That second cost, the one that isn't in the spreadsheet, is often the hardest to reckon with. "When I finally stopped resisting, I didn't just find a new offer. I found a whole methodology and a revolution I never expected to lead," Elizabeth says.
What She Learned
The lesson Elizabeth carries forward is one about ownership of your path, your work, and your own definition of what it means.
"No one else gets to define the work you do or the path you take to do it,” she says. “My unconventional approach wasn't a liability. It was the differentiator. It's exactly what I now help female founders claim for themselves."
Related: Scaling a Values-Driven Business to $10M as a First-Time Founder
What These Stories Have in Common
Blattenbauer and Watson made very different decisions, but both were shaped by the same force: waiting. Waiting for the work to be recognized on its own. Waiting for outside permission to confirm what was already true.
Both were thoughtful founders operating from a real set of beliefs, not something reckless or naive. But those beliefs, left unexamined long enough, became limits that undermined the work that had inspired them.
Research on founder decision-making suggests this is more common than founders typically admit. The decisions that cost the most are often the defaults and assumptions we carry for years without questioning.
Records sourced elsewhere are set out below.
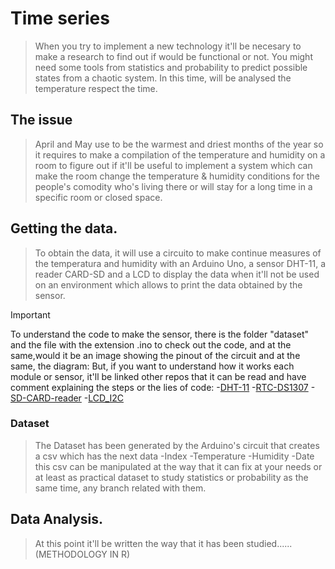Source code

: # Time series
> When you try to implement a new technology it'll be necesary to make a research to find out if would be functional or not. You might need some tools from statistics and probability to predict possible states from a chaotic system.
In this time, will be analysed the temperature respect the time.
 ## The issue
>April and May use to be the warmest and driest months of the year so it requires to make a compilation of the temperature and humidity on a room to figure out if it'll be useful to implement a system which can make the room change the temperature & humidity conditions for the people's comodity who's living there or will stay for a long time in a specific room or closed space.
## Getting the data.
>To obtain the data, it will use a circuito to make continue measures of the temperatura and humidity with an Arduino Uno, a sensor DHT-11, a reader CARD-SD and a LCD to display the data when it'll not be used on an environment which allows to print the data obtained by the sensor.


>[!IMPORTANT]
>To understand the code to make the sensor, there is the folder "dataset" and the file with the extension .ino to check out the code, and at the same,would it be an image showing the pinout of the circuit and at the same, the diagram:
But, if you want to understand how it works each module or sensor, it'll be linked other repos that it can be read and have comment explaining the steps or the lies of code:
>-[DHT-11](https://github.com/JoseAdrianRodriguezGonzalez/arduino/blob/main/6%20capitulo/Sensor_de_tempreatura/Sensor_de_tempreatura.ino)
>-[RTC-DS1307](https://github.com/JoseAdrianRodriguezGonzalez/arduino/blob/main/38%20capitulo/Reloj_de_tiempo_real/Reloj_de_tiempo_real.ino)
>-[SD-CARD-reader](https://github.com/JoseAdrianRodriguezGonzalez/arduino/blob/main/37%20capitulo/Lector_de_temperatura_DHT11_con_tarjeta_SD/Lector_de_temperatura_DHT11_con_tarjeta_SD.ino)
>-[LCD_I2C](https://github.com/JoseAdrianRodriguezGonzalez/arduino/blob/main/35%20capitulo/Pantalla_lcd_con_i2c/Pantalla_lcd_con_i2c.ino)
### Dataset
>The Dataset has been generated by the Arduino's circuit that creates a csv which has the next data
-Index
-Temperature
-Humidity
-Date
this csv can be manipulated at the way that it can fix at your needs or at least as practical dataset to study statistics or probability as the same time, any branch related with them.
## Data Analysis.
>At this point it'll be written the way that it has been studied......(METHODOLOGY IN R)

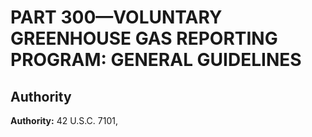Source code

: # PART 300—VOLUNTARY GREENHOUSE GAS REPORTING PROGRAM: GENERAL GUIDELINES 


## Authority

**Authority:** 42 U.S.C. 7101, 

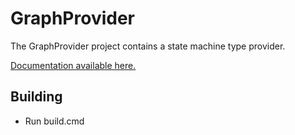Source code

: GraphProvider
===========================

The GraphProvider project contains a state machine type provider.

<a href="http://fsprojects.github.io/GraphProvider" target="_blank">Documentation available here.</a>

## Building

* Run build.cmd

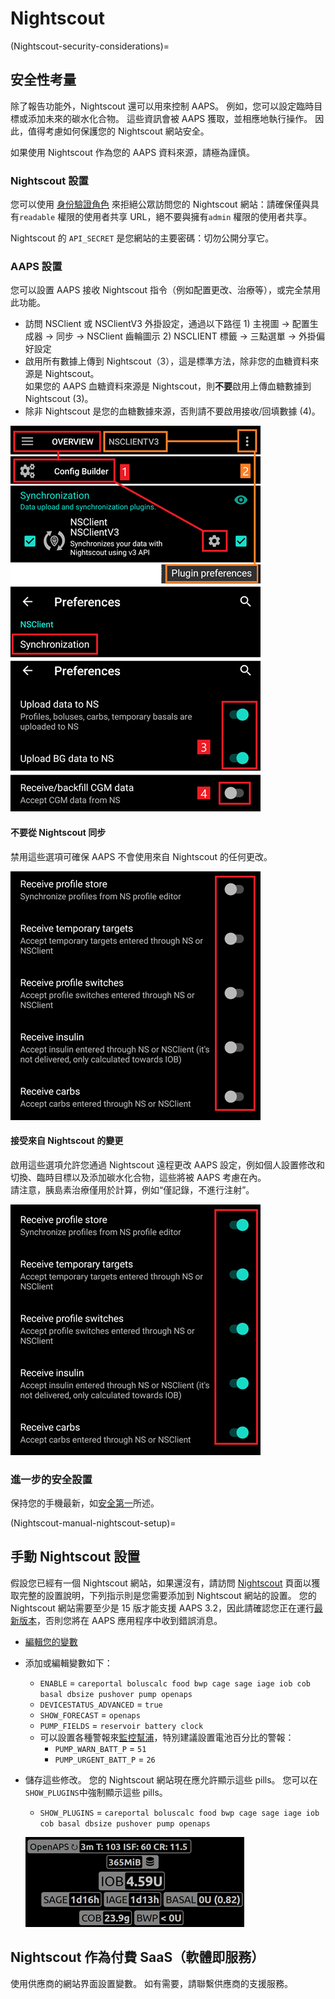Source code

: # Nightscout

(Nightscout-security-considerations)=

## 安全性考量

除了報告功能外，Nightscout 還可以用來控制 AAPS。 例如，您可以設定臨時目標或添加未來的碳水化合物。 這些資訊會被 AAPS 獲取，並相應地執行操作。 因此，值得考慮如何保護您的 Nightscout 網站安全。

如果使用 Nightscout 作為您的 AAPS 資料來源，請極為謹慎。

### Nightscout 設置

您可以使用 [身份驗證角色](https://nightscout.github.io/nightscout/security) 來拒絕公眾訪問您的 Nightscout 網站：請確保僅與具有`readable` 權限的使用者共享 URL，絕不要與擁有`admin` 權限的使用者共享。

Nightscout 的 `API_SECRET` 是您網站的主要密碼：切勿公開分享它。

### AAPS 設置

您可以設置 AAPS 接收 Nightscout 指令（例如配置更改、治療等），或完全禁用此功能。

* 訪問 NSClient 或 NSClientV3 外掛設定，通過以下路徑 1) 主視圖 -> 配置生成器 -> 同步 -> NSClient 齒輪圖示 2) NSCLIENT 標籤 -> 三點選單 -> 外掛偏好設定
* 啟用所有數據上傳到 Nightscout（3），這是標準方法，除非您的血糖資料來源是 Nightscout。  
  如果您的 AAPS 血糖資料來源是 Nightscout，則**不要**啟用上傳血糖數據到 Nightscout (3)。
* 除非 Nightscout 是您的血糖數據來源，否則請不要啟用接收/回填數據 (4)。

![僅限 Nightscout 上傳](../images/NSsafety.png)

#### 不要從 Nightscout 同步

禁用這些選項可確保 AAPS 不會使用來自 Nightscout 的任何更改。

![僅限 Nightscout 上傳](../images/NSsafety2.png)

#### 接受來自 Nightscout 的變更

啟用這些選項允許您通過 Nightscout 遠程更改 AAPS 設定，例如個人設置修改和切換、臨時目標以及添加碳水化合物，這些將被 AAPS 考慮在內。  
請注意，胰島素治療僅用於計算，例如“僅記錄，不進行注射”。

![僅限 Nightscout 上傳](../images/NSsafety3.png)

### 進一步的安全設置

保持您的手機最新，如[安全第一](../Getting-Started/Safety-first.md)所述。

(Nightscout-manual-nightscout-setup)=

## 手動 Nightscout 設置

假設您已經有一個 Nightscout 網站，如果還沒有，請訪問 [Nightscout](http://nightscout.github.io/nightscout/new_user/) 頁面以獲取完整的設置說明，下列指示則是您需要添加到 Nightscout 網站的設置。 您的 Nightscout 網站需要至少是 15 版才能支援 AAPS 3.2，因此請確認您正在運行[最新版本](https://nightscout.github.io/update/update/#updating-your-site-to-the-latest-version)，否則您將在 AAPS 應用程序中收到錯誤消息。

* [編輯您的變數](https://nightscout.github.io/nightscout/setup_variables/#nightscout-configuration)

* 添加或編輯變數如下：
  
  * `ENABLE` = `careportal boluscalc food bwp cage sage iage iob cob basal dbsize pushover pump openaps`
  * `DEVICESTATUS_ADVANCED` = `true`
  * `SHOW_FORECAST` = `openaps`
  * `PUMP_FIELDS` = `reservoir battery clock`
  * 可以設置各種警報來[監控幫浦](https://github.com/nightscout/cgm-remote-monitor#pump-pump-monitoring)，特別建議設置電池百分比的警報： 
    * `PUMP_WARN_BATT_P` = `51`
    * `PUMP_URGENT_BATT_P` = `26` 

* 儲存這些修改。 您的 Nightscout 網站現在應允許顯示這些 pills。 您可以在`SHOW_PLUGINS`中強制顯示這些 pills。
  
  * `SHOW_PLUGINS` = `careportal boluscalc food bwp cage sage iage iob cob basal dbsize pushover pump openaps`
  
  ![Nightscout pills](../images/nightscout1.png)

## Nightscout 作為付費 SaaS（軟體即服務）

使用供應商的網站界面設置變數。 如有需要，請聯繫供應商的支援服務。
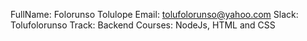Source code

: FullName: Folorunso Tolulope
Email: tolufolorunso@yahoo.com
Slack: Tolufolorunso
Track: Backend
Courses: NodeJs, HTML and CSS
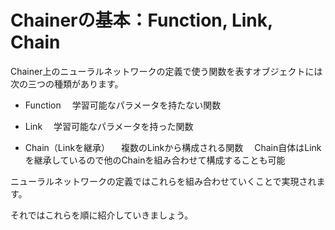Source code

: # Chainerの基本：Function, Link, Chain

Chainer上のニューラルネットワークの定義で使う関数を表すオブジェクトには次の三つの種類があります。

* Function
　学習可能なパラメータを持たない関数

* Link
　学習可能なパラメータを持った関数

* Chain（Linkを継承）
　複数のLinkから構成される関数
　Chain自体はLinkを継承しているので他のChainを組み合わせて構成することも可能

ニューラルネットワークの定義ではこれらを組み合わせていくことで実現されます。

それではこれらを順に紹介していきましょう。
So how can you resist making the same mistakes? Ask yourself: Is there work you're already doing exceptionally well that you haven't fully claimed or communicated? Whose definition of your path are you operating from? Is there a pivot, an offer, or a direction you keep circling back to but haven't committed to?
Related: The Most Common Mistakes When Starting a Business—and How to Avoid Them
These are not comfortable questions, but they're the ones both founders wish someone had put in front of them sooner.
The Entreprenista Takeaway
There is a version of discipline that is actually avoidance. There is a version of humility that is actually fear. Both can run a business for years before they’re accurately named.
KJ and Elizabeth didn't make impulsive decisions, but the cost of being overcautious turned out to be time, revenue, and opportunities they couldn't get back. What changed things for both of them was honesty with themselves about what they already knew.
That kind of honesty is harder to bake into a business plan, but the lessons learned tend to be worth a lot more.